Le débat dans l’hémicycle est chaotique. Plus de 20.000 amendements ont été déposés, les rappels aux règlements, interpellations et interruptions de séance se succèdent. Le gouvernement se voit reprocher de pénaliser les retraites des femmes et de mentir sur la retraite minimum à 1.200 euros.

En dépit des réticences au sein de la gauche, La France Insoumise mène jusqu’au bout une stratégie d’opposition systématique. Les débats s’arrêtent le 17 février, dans le chaos, dans la nuit sans que le texte ait été complètement examiné. Les députés n’ont même pas voté sur l’article 7 reportant l’âge de départ en retraite.

Mars 2023 – Le Sénat imprime sa marque

Le gouvernement sait qu’il peut compter sur la majorité de droite au Sénat pour le soutenir. Celle-ci a voté plusieurs fois le principe d’une réforme ces dernières années. Les sénateurs entendent cependant imprimer leur marque sur le texte et négocient des dispositions en faveur des femmes, notamment une surcote pour la pension des mères de famille.

Dans le même temps, les syndicats continuent à mobiliser, avec une nouvelle manifestation massive le 7 mars.

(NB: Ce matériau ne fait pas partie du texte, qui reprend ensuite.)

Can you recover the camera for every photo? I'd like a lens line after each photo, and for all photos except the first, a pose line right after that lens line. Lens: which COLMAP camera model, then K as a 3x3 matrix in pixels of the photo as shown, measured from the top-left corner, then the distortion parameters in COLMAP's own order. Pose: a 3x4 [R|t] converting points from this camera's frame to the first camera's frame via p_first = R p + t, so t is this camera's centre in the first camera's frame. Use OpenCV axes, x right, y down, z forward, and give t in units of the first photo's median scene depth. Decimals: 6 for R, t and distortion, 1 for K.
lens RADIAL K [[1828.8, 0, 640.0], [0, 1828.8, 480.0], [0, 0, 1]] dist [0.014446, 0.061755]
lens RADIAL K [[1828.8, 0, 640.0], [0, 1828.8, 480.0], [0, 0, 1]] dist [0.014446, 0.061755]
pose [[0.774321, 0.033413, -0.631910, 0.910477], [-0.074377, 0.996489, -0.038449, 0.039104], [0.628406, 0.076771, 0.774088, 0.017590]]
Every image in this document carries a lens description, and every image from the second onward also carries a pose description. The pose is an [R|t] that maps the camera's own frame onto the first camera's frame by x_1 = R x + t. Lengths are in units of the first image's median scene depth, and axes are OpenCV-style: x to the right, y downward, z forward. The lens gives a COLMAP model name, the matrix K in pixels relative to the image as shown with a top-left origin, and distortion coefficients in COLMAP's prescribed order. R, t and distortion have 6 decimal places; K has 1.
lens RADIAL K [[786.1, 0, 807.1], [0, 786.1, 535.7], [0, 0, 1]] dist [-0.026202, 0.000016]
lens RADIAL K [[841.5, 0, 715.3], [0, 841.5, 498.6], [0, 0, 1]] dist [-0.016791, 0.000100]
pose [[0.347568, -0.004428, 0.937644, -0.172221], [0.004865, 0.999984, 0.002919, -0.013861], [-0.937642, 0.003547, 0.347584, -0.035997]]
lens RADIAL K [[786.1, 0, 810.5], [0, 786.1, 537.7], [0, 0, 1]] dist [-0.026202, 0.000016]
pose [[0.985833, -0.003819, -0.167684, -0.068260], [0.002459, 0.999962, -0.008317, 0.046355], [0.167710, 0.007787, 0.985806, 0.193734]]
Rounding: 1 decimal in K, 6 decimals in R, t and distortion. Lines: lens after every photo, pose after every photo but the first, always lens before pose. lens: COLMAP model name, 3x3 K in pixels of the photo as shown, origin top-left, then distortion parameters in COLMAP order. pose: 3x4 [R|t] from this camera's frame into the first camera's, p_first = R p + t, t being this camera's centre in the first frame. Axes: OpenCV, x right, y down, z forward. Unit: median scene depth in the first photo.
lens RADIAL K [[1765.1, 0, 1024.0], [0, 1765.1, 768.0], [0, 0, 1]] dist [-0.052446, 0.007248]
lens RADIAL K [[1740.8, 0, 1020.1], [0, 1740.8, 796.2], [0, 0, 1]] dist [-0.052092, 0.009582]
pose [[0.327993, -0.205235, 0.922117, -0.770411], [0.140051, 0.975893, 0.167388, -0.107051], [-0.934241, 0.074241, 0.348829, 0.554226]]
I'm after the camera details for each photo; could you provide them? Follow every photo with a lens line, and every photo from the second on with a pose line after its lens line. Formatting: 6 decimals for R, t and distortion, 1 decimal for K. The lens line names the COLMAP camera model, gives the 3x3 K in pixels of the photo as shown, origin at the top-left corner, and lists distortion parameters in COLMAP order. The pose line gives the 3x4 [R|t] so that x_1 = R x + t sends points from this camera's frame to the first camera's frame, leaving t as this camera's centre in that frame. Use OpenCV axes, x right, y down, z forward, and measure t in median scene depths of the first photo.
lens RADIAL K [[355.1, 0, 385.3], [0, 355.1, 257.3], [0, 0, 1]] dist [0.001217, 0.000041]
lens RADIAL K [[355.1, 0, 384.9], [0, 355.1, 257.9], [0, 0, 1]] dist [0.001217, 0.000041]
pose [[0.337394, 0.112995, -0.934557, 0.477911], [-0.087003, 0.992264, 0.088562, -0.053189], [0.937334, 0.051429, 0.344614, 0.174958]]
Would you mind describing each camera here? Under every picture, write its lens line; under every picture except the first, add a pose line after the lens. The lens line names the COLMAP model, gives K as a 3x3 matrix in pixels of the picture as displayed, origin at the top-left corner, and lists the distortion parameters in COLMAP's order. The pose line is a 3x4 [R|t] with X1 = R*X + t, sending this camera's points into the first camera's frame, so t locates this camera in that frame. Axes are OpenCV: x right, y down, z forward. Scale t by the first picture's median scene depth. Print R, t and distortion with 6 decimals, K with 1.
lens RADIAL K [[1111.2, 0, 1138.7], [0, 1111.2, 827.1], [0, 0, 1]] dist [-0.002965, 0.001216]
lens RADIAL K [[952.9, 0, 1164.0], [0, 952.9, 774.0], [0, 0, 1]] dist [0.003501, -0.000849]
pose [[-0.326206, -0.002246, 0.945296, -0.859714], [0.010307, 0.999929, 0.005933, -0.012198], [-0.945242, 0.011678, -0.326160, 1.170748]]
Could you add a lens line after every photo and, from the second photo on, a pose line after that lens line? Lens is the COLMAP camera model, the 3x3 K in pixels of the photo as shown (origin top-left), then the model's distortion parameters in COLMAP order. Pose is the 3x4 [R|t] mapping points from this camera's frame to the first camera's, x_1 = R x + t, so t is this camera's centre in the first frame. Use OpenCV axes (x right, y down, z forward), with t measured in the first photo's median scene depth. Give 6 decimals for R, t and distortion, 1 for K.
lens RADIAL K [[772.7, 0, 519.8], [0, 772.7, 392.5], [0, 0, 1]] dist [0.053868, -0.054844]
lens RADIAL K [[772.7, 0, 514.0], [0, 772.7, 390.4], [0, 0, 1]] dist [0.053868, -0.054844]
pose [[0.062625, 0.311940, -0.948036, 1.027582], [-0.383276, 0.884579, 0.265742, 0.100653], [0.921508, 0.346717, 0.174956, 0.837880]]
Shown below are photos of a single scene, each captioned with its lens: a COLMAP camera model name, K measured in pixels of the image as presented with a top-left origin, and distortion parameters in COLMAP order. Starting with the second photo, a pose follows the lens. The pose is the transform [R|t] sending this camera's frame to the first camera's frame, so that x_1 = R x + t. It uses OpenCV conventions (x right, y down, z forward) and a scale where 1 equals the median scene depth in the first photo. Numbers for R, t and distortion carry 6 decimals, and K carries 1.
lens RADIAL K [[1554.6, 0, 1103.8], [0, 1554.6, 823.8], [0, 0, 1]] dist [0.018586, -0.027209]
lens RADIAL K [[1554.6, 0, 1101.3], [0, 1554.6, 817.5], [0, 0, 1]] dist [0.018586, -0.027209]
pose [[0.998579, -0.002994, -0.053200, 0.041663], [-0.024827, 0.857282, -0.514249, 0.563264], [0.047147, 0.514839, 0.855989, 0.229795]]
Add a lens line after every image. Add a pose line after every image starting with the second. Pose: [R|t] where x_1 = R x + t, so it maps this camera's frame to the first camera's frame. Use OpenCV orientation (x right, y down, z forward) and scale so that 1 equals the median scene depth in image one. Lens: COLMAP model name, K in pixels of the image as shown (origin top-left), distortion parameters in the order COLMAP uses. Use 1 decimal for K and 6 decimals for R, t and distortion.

En dépit d’assurances données par les socialistes en début de discussion, la gauche au Sénat joue aussi la montre. La tension, moins forte qu’à l’Assemblée est tout de même palpable. L’exécutif dégaine le 10 mars le vote bloqué ou vote unique décrit par la gauche comme « un 49-3 sénatorial ».

La discussion se poursuit au pas de charge le 11 mars, alors que les syndicats échouent à faire le plein lors d’une nouvelle journée de mobilisation. Finalement, le texte est voté dans la nuit à 195 voix pour contre 112.

15 mars 2023 – L’accord en CMP

Trois jours après le vote de la réforme au Sénat, députés et sénateurs se retrouvent en commission mixte paritaire (CMP) pour tenter de dégager un accord sur la réforme. Un accord ne fait guère de doute mais les débats, à huis clos, s’étirent sur plus de 8 heures.

Le gouvernement prévoit un nouveau tour de passe-passe entre la branche vieillesse et la branche accidents du travail pour boucler le financement de la réforme, à hauteur de 700 millions d’euros. Cette version finale est votée au Sénat.